The expression "bucket list" has become a popular way to think of the things we want to do, the places we hope to visit, the projects we plan to complete before we die... or, if you will, before we "kick the bucket." That list might change as one year turns into another or as aging reorders our priorities. The list might shrink because of a lack of financial resources or out of shifting interests. And maybe that list doesn't yet exist because we don't like to think about not being around to do what we want to do.

Death is a difficult subject. Yet it is a given. So, we do well to think about it, talk about it, be prepared for it, and even plan on it. Maybe we could shift our focus a bit away from "kicking the bucket" and think about a missing list. What's missing in our life today? What do we feel a need for? Who do we hope to yet become? This isn't so much a matter of wishing or dreaming or even hoping. It's about figuring out what is most important while we are alive. And then not avoiding it or putting it off.

Maybe the missing list is a way of considering living to be more than a matter of survival. Although surviving is important. An associate editor of The Christian Century magazine writes of her bedtime routine with her son. They do "breathing exercises" and then "body scan meditations for anxiety." And finally, she reports, "my son goes over his plans with me for how he will survive a school shooting." She carefully reassures him, "Those are good plans," because she has come to understand that saying "Don't worry" or "You'll be safe at school" doesn't help. Perhaps it is her presence at his bedside that is most reassuring. She is there. She is listening. There is nothing more pressing for her at that moment than what she is doing and for whom she is doing it.

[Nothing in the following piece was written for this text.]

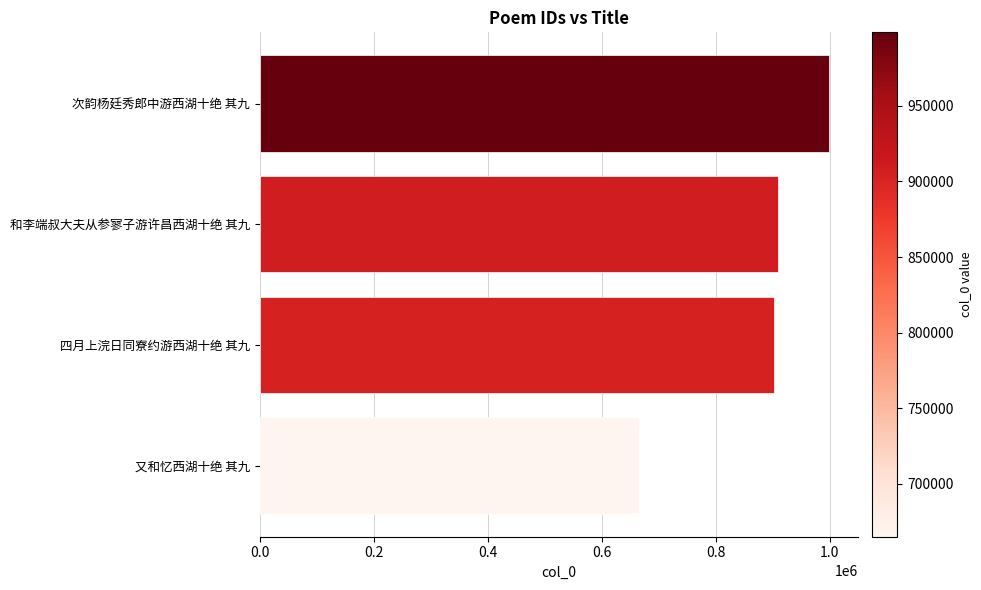

The chart shows a value of 460237 at 又和忆西湖十绝 其九. True or false?

False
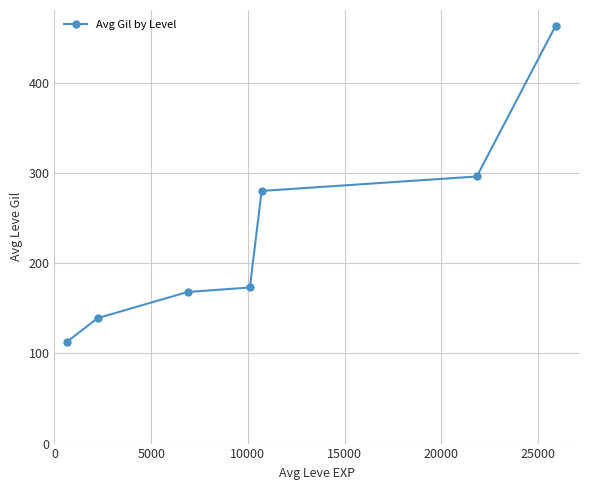

What is the average value?

233.1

When I was a child, I said prayers at bedtime. The world has changed. So has being prepared for another day. Is there anything or anyone missing from our plans for today? Is there anyone in our lives who reassures us with the carefully chosen words, "Those are good plans"? I like to think that our Creator who has given us the breath in our lungs and a body to inhabit (and scan for anxiety) is present and listening with nothing more pressing to do than to be with us. And for us. At least for another day.